Sanierte Straße zwischen Bietigheim und Elchesheim-Illingen ist ein Sanierungsfall

Es mutet wie ein Schildbürgerstreich an: Das Landratsamt Rastatt hat eine Kreisstraße zwischen Bietigheim und Elchesheim-Illingen sanieren lassen. Schon am Tag der Freigabe ist klar, dass die Baumaschinen erneut anrücken müssen.

Nach der Sanierung ist vor der Sanierung: Die Kreisstraße 3737 ist nur vorübergehend wieder freigegeben. Wegen der Schäden gilt Tempo 50. Foto: Hans-Jürgen Collet

Herrlich schwarzer Asphalt, auf dem das Auto lautlos dahingleitet: So sieht die Wunschvorstellung einer frisch sanierten Straße aus. Eine Baufirma hat in den vergangenen vier Wochen die K3737 zwischen Bietigheim und Elchesheim-Illingen auf Vordermann gebracht. Seit diesem Freitag ist die Straße wieder freigegeben. Doch sie entspricht so gar nicht der Wunschvorstellung.

So etwas hat Thomas Marx als Leiter des Straßenbauamts des Landkreises Rastatt auch noch nicht erlebt. „Wir haben eine ordentliche Straße bestellt. Und die wollen wir auch“, sagt er.

Stein des Anstoßes: Im frischen Asphalt sind deutlich Fahrzeugspuren zu sehen. Baugeräte und Bagger haben Rillen in die neue Oberfläche gedrückt.

Wie konnte es dazu kommen?

Die Ursache ist unklar. „Wenn eine Asphaltdecke aufgebracht wurde, muss sie auskühlen“, sagt Marx. Daran hielt sich die Baufirma offenbar. Aber als Mitarbeiter anschließend mit schwerem Gerät die Oberfläche befuhren, um weitere Arbeiten zu erledigen, hinterließen sie trotzdem dauerhafte Spuren. Marx’ Vermutung: „Es stimmt etwas mit dem Material nicht.“

Es stimmt etwas mit dem Material nicht.
Thomas Marx, Leiter Straßenbauamt

Das Landratsamt habe zwei Prüfungsinstitute beauftragt, um der Sache auf den Grund zu gehen. Es müsse geklärt werden, wer die Zeche zahlt. Der Schaden liege im sechsstelligen Bereich. Die Baufirma bedaure den Vorfall. „Es wird vielleicht auf einen Rechtsstreit hinauslaufen“, sagt Marx.

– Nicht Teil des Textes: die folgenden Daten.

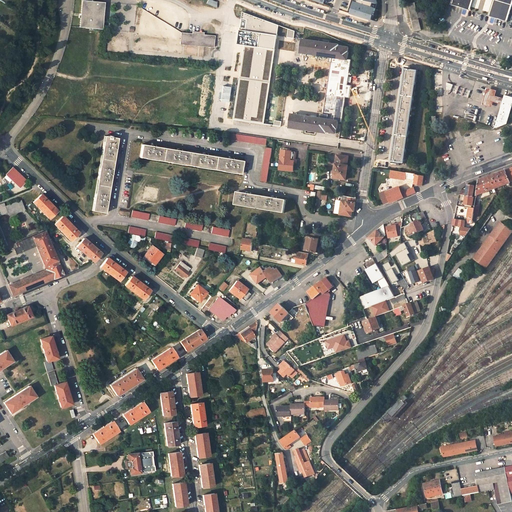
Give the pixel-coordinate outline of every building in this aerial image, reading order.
[(347,11),(372,19),(377,5),(376,0),(353,0),(354,3),(350,1),(347,11)] [(452,0),(451,5),(469,10),(472,0),(452,0)] [(511,0),(495,0),(490,15),(490,17),(506,22),(511,3),(511,0)] [(103,5),(80,3),(78,30),(101,32),(103,5)] [(414,32),(421,31),(418,18),(430,18),(429,11),(417,12),(415,3),(408,4),(414,32)] [(265,124),(278,20),(241,16),(237,45),(243,45),(234,120),(265,124)] [(288,29),(286,37),(293,38),(295,31),(288,29)] [(180,33),(179,45),(214,47),(215,36),(202,35),(202,33),(191,32),(191,34),(180,33)] [(302,40),(300,53),(337,59),(332,86),(331,89),(330,88),(330,90),(331,90),(331,92),(332,92),(327,120),(291,114),(290,128),(328,133),(329,132),(336,133),(336,128),(337,129),(338,122),(342,122),(345,97),(347,85),(351,60),(348,60),(349,53),(348,53),(349,48),(341,47),(341,46),(302,40)] [(406,69),(392,161),(404,163),(418,70),(406,69)] [(501,104),(502,99),(494,96),(496,91),(486,88),(482,105),(492,108),(493,102),(501,104)] [(507,124),(511,106),(511,97),(503,95),(502,99),(501,104),(497,116),(493,129),(507,124)] [(236,124),(235,132),(270,138),(272,129),(236,124)] [(231,134),(230,140),(266,145),(267,139),(231,134)] [(111,137),(111,136),(108,136),(108,137),(104,136),(92,210),(105,213),(107,203),(107,198),(111,177),(112,172),(115,152),(116,147),(117,138),(111,137)] [(141,145),(139,158),(240,174),(242,161),(141,145)] [(266,148),(260,181),(267,182),(272,149),(266,148)] [(293,172),(295,162),(292,161),(293,152),(283,150),(280,170),(293,172)] [(337,155),(333,177),(346,179),(348,166),(347,166),(348,157),(337,155)] [(26,181),(13,168),(7,175),(20,187),(26,181)] [(511,181),(511,168),(507,170),(480,179),(476,194),(509,182),(511,181)] [(393,171),(391,179),(405,181),(405,178),(406,173),(393,171)] [(407,173),(406,179),(415,180),(415,184),(422,185),(423,175),(416,174),(415,174),(407,173)] [(459,195),(466,195),(473,196),(474,185),(468,184),(468,189),(462,189),(459,195)] [(405,191),(401,192),(399,187),(387,192),(386,191),(381,194),(385,204),(390,202),(391,203),(415,192),(413,188),(405,191)] [(251,195),(246,194),(237,192),(235,205),(284,213),(286,200),(277,199),(271,198),(251,195)] [(316,199),(326,201),(328,195),(318,192),(316,199)] [(33,202),(49,218),(57,211),(40,194),(33,202)] [(340,195),(340,197),(342,198),(340,214),(351,216),(352,211),(354,211),(356,198),(340,195)] [(465,204),(475,205),(475,203),(476,198),(476,196),(473,196),(466,195),(465,204)] [(6,206),(9,215),(23,209),(20,201),(6,206)] [(132,210),(131,216),(147,219),(148,213),(132,210)] [(159,215),(158,222),(174,225),(175,219),(159,215)] [(54,224),(70,240),(78,232),(62,216),(54,224)] [(415,224),(406,228),(409,235),(423,229),(419,220),(414,222),(415,224)] [(185,221),(184,227),(201,231),(202,225),(185,221)] [(397,233),(400,233),(402,222),(395,224),(395,225),(386,227),(388,238),(397,236),(397,233)] [(485,269),(511,233),(511,230),(499,222),(471,259),(485,269)] [(369,238),(376,245),(385,236),(384,224),(369,238)] [(129,227),(127,233),(144,237),(145,230),(129,227)] [(212,227),(211,233),(227,236),(228,230),(212,227)] [(44,232),(34,236),(38,245),(48,269),(8,286),(13,296),(62,275),(44,232)] [(155,232),(154,239),(170,242),(172,236),(155,232)] [(418,237),(420,244),(430,239),(427,233),(418,237)] [(311,234),(311,237),(308,237),(305,250),(316,252),(320,235),(311,234)] [(22,251),(38,245),(34,236),(19,243),(22,251)] [(76,246),(92,262),(100,253),(83,238),(76,246)] [(182,238),(181,244),(197,248),(198,241),(182,238)] [(242,239),(241,249),(251,251),(253,240),(242,239)] [(16,254),(22,251),(19,243),(15,244),(17,248),(14,249),(16,254)] [(209,243),(207,250),(224,253),(225,247),(209,243)] [(151,246),(144,256),(146,257),(144,260),(148,262),(149,262),(152,265),(157,258),(158,259),(162,254),(151,246)] [(378,268),(393,294),(407,286),(400,273),(414,265),(413,263),(420,259),(412,246),(405,250),(406,252),(392,260),(378,268)] [(197,248),(195,256),(201,258),(204,251),(197,248)] [(170,259),(176,263),(185,253),(181,249),(178,252),(177,250),(170,259)] [(377,263),(384,259),(385,258),(387,255),(387,249),(374,257),(377,263)] [(298,253),(296,263),(306,265),(308,255),(298,253)] [(99,267),(118,280),(124,272),(106,258),(99,267)] [(393,294),(378,268),(376,263),(373,259),(366,262),(364,264),(365,267),(374,282),(381,278),(386,288),(359,298),(364,309),(395,297),(393,294)] [(175,269),(185,278),(189,273),(187,272),(189,268),(181,261),(175,269)] [(251,274),(258,283),(267,276),(272,283),(282,276),(277,269),(276,270),(274,268),(272,269),(271,267),(269,269),(267,267),(265,268),(263,266),(251,274)] [(429,267),(419,271),(424,283),(434,279),(429,267)] [(459,277),(463,271),(458,268),(454,275),(459,277)] [(415,270),(409,272),(413,283),(419,281),(415,270)] [(124,285),(143,299),(149,290),(131,276),(124,285)] [(316,283),(317,285),(325,278),(324,276),(316,283)] [(311,318),(313,326),(322,328),(325,316),(326,317),(330,295),(328,291),(333,287),(326,278),(325,278),(317,285),(308,292),(313,298),(306,304),(309,314),(311,318)] [(228,291),(241,300),(242,299),(245,301),(250,294),(247,291),(248,290),(237,281),(228,291)] [(222,292),(228,286),(223,282),(217,288),(222,292)] [(196,285),(189,294),(199,302),(207,293),(196,285)] [(218,298),(209,310),(221,319),(230,308),(218,298)] [(293,318),(299,313),(301,310),(304,316),(309,314),(306,304),(306,303),(293,307),(288,312),(279,303),(271,312),(280,321),(289,314),(293,318)] [(396,309),(398,314),(401,313),(400,311),(405,309),(408,316),(415,314),(411,303),(404,306),(396,309)] [(6,315),(10,325),(31,316),(27,306),(6,315)] [(147,327),(155,313),(151,310),(143,324),(147,327)] [(363,321),(367,332),(380,328),(376,316),(363,321)] [(234,335),(245,342),(247,341),(255,336),(248,326),(234,335)] [(179,342),(185,351),(205,339),(199,329),(179,342)] [(305,364),(348,349),(342,330),(298,345),(305,364)] [(266,346),(274,353),(288,340),(279,332),(266,346)] [(378,339),(379,343),(386,341),(388,345),(396,342),(393,333),(385,336),(378,339)] [(40,340),(46,361),(43,362),(46,372),(52,370),(50,360),(57,358),(50,336),(40,340)] [(251,343),(247,341),(245,342),(253,348),(255,350),(256,349),(255,342),(251,343)] [(362,357),(365,356),(377,352),(375,345),(363,349),(355,351),(358,361),(363,359),(362,357)] [(151,360),(157,370),(176,357),(170,348),(151,360)] [(0,353),(0,369),(13,361),(5,350),(0,353)] [(359,363),(355,364),(356,368),(357,372),(367,368),(364,361),(359,363)] [(282,368),(279,372),(284,377),(285,376),(287,373),(289,375),(292,378),(297,372),(295,370),(287,362),(281,368),(282,368)] [(264,380),(264,382),(274,381),(274,380),(276,379),(276,372),(273,372),(273,369),(263,370),(264,380)] [(47,374),(51,386),(54,385),(61,407),(71,404),(64,382),(57,384),(53,371),(47,374)] [(109,385),(117,396),(136,383),(129,372),(109,385)] [(186,373),(189,397),(200,395),(197,372),(186,373)] [(3,402),(10,413),(35,396),(28,385),(3,402)] [(160,392),(163,415),(174,414),(171,391),(160,392)] [(310,402),(311,405),(315,405),(315,408),(324,408),(324,401),(324,398),(310,398),(310,402)] [(324,408),(324,411),(339,411),(339,398),(331,398),(330,401),(324,401),(324,408)] [(386,412),(388,414),(391,416),(404,402),(403,401),(399,398),(386,412)] [(391,420),(407,402),(405,400),(404,400),(403,401),(404,402),(391,416),(388,414),(387,416),(391,419),(391,420)] [(122,414),(128,424),(148,412),(141,402),(122,414)] [(190,404),(193,427),(204,426),(201,403),(190,404)] [(291,414),(300,414),(300,412),(305,412),(305,408),(305,404),(291,405),(291,407),(291,414)] [(277,407),(277,414),(282,414),(282,416),(291,416),(291,414),(291,407),(277,407)] [(92,434),(98,443),(118,431),(112,421),(92,434)] [(164,423),(167,446),(178,444),(175,421),(164,423)] [(296,431),(295,430),(280,440),(286,449),(290,447),(288,444),(300,437),(296,431)] [(194,434),(197,458),(208,456),(205,433),(194,434)] [(511,433),(495,437),(496,445),(511,442),(511,433)] [(300,438),(304,444),(309,440),(306,435),(300,438)] [(295,450),(303,445),(300,439),(291,444),(295,450)] [(443,447),(444,456),(478,449),(476,441),(443,447)] [(294,450),(296,455),(294,456),(301,472),(303,471),(305,477),(310,475),(299,449),(294,450)] [(0,454),(0,462),(9,457),(5,451),(0,454)] [(127,454),(128,460),(125,460),(126,468),(129,467),(130,474),(155,471),(154,465),(153,465),(152,457),(153,457),(152,451),(127,454)] [(168,453),(171,476),(182,475),(179,452),(168,453)] [(276,454),(281,483),(288,481),(282,452),(276,454)] [(198,465),(202,487),(213,486),(210,463),(198,465)] [(498,482),(502,481),(500,468),(499,465),(494,466),(495,469),(473,474),(474,478),(476,478),(478,486),(462,489),(462,491),(463,496),(488,491),(494,489),(494,492),(495,496),(496,496),(497,504),(502,503),(502,502),(510,500),(509,492),(500,494),(498,482)] [(424,484),(427,497),(442,493),(440,480),(424,484)] [(172,484),(175,507),(186,505),(183,482),(172,484)] [(455,493),(462,491),(462,489),(460,483),(453,485),(455,493)] [(203,495),(204,511),(216,511),(214,494),(203,495)] [(440,509),(438,501),(431,503),(433,511),(440,509)]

Deutlich zu erkennen: Baumaschinen haben Spuren in der neuen Asphaltdecke hinterlassen. Foto: Hans-Jürgen Collet

Klar ist: Die zweieinhalb Kilometer lange Straße ist nach der Sanierung gleich wieder ein Sanierungsfall. Die Decke muss abgefräst und neu eingebaut werden. Das kann allerdings nicht zeitnah über die Bühne gehen.

Jetzt gilt erstmal Tempo 50

Weil die Hauptstraße im benachbarten Steinmauern ab Montag, 10. Mai, erneuert wird, muss die Kreisstraße zwischen Bietigheim und Elchesheim-Illingen als Umfahrung zur Verfügung stehen. Das Landratsamt hat sich deshalb dazu entschlossen, sie vorübergehend freizugeben. „Das ist eine verzwickte Situation“, sagt Marx.

Wegen der Schäden und fehlender Markierungen gilt Tempo 50. Marx appelliert an die Verkehrsteilnehmer, sich aus Sicherheitsgründen daran zu halten. Er hoffe, dass die erneute Sanierung in den Sommerferien über die Bühne gehen könne. Dann müsse die Straße voraussichtlich erneut für zwei Wochen gesperrt werden.